DBx: Yes. Without doubt or condition, Schumpeter is here correct.

As Deirdre McCloskey also makes clear, what we call “capitalism” is not merely the reign of private property and contract rights and free markets. While reasonably secure private property and contract rights, and reasonably free markets, are necessary for capitalism to operate, they are not sufficient. An openness to innovation and (for lack of a better term) a culture that accepts economic change are also necessary. If fear of innovation and opposition to change are widespread throughout a society, that society cannot and will not be capitalist. And the typical denizens of that society cannot and will not be as materially prosperous as are even the poorest denizens of capitalist societies.

I cannot speak for other economists or classical liberals, but as for me, the economic reasons for my support for free markets in general, and for free trade and open immigration in particular, have very little to do with the efficiency conditions that are the stuff of mainstream economics textbooks and papers (although I believe these conditions to be far more important than most non-economists appear to think them to be). The reason I press so hard for free trade and for more open borders is to add my minuscule voice to those who speak to maintain and reinforce the attitudes that are essential for capitalism to survive.

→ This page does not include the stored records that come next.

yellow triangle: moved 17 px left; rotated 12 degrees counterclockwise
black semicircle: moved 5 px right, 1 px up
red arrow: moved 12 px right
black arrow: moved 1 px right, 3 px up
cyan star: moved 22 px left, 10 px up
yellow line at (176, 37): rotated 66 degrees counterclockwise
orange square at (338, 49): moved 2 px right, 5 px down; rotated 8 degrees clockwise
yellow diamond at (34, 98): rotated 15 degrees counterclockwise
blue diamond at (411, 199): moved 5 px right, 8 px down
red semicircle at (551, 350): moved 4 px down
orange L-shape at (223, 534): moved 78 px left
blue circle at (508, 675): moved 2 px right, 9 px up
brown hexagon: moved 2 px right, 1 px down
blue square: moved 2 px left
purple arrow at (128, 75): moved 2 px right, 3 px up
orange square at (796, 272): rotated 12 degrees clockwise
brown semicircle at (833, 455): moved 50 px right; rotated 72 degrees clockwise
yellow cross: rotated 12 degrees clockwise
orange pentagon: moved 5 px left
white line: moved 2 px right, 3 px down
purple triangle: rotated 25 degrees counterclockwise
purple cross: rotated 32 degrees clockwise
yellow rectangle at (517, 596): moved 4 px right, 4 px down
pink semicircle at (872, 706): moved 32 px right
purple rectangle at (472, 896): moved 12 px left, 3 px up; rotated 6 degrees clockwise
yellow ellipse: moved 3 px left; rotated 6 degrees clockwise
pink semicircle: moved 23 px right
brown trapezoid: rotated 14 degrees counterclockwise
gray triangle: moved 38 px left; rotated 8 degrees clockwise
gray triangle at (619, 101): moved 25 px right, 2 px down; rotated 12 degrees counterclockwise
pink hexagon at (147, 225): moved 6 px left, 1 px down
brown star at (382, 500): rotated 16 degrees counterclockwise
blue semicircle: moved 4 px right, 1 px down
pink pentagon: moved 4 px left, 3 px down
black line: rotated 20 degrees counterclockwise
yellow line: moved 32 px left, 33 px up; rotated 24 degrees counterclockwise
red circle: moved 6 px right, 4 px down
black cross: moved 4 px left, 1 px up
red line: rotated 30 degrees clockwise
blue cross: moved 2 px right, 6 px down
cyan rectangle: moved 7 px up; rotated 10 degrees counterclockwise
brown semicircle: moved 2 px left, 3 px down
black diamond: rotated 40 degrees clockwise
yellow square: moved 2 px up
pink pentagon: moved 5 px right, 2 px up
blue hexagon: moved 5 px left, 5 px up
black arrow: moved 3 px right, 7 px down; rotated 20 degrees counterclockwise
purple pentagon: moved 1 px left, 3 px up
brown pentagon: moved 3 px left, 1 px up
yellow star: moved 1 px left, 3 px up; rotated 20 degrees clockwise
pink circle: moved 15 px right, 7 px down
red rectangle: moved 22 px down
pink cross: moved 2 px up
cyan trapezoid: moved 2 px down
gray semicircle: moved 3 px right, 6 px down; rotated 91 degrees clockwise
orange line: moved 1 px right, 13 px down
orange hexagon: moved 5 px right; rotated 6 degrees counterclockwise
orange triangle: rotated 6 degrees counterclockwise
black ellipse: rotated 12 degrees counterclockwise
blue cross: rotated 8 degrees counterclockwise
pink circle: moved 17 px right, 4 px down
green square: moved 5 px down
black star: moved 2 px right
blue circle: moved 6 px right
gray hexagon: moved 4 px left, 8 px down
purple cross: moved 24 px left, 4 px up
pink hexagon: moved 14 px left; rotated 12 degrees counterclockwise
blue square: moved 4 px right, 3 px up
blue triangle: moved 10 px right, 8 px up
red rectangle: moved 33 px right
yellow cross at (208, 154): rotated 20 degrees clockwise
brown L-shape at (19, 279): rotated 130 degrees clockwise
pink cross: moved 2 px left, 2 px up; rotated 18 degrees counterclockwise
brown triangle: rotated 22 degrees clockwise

The business whose existence is threatened by greater consumer freedom to patronize foreign rivals is simply part of the capitalist-competitive process. Attempts to treat such a business differently from other businesses whose existence is threatened by any of the many other sources of economic change undermine the attitudes that are essential for capitalism to survive. The popular proclivity to assess the current performance of an economy by how well existing producers perform is wholly antagonistic to capitalism. (By the way, it’s not only non-economists who have this proclivity; some economists have it – for example, Keynesians.)

The constant struggle for capitalism’s supporters is to champion tomorrow – to defend not only that which is today unseen but that which is today also unknowable in any detail. It is to defend a faith in competition and market-tested betterment – faith that market-driven competition will continue to perform in the future as it has performed in the past. But this faith – this confidence that the capitalist process and progress tomorrow will reflect with high fidelity the ‘logic’ of the capitalist process and progress of today and of yesterday – is not anything to which any person must ‘leap’; it’s not a prediction based upon whimsy or dogma or superstition. This faith is founded on scientific conclusions drawn from knowledge of history and from an understanding of market processes (including, but not limited to, excellent microeconomic theory as practiced by the likes of Armen Alchian and Harold Demsetz).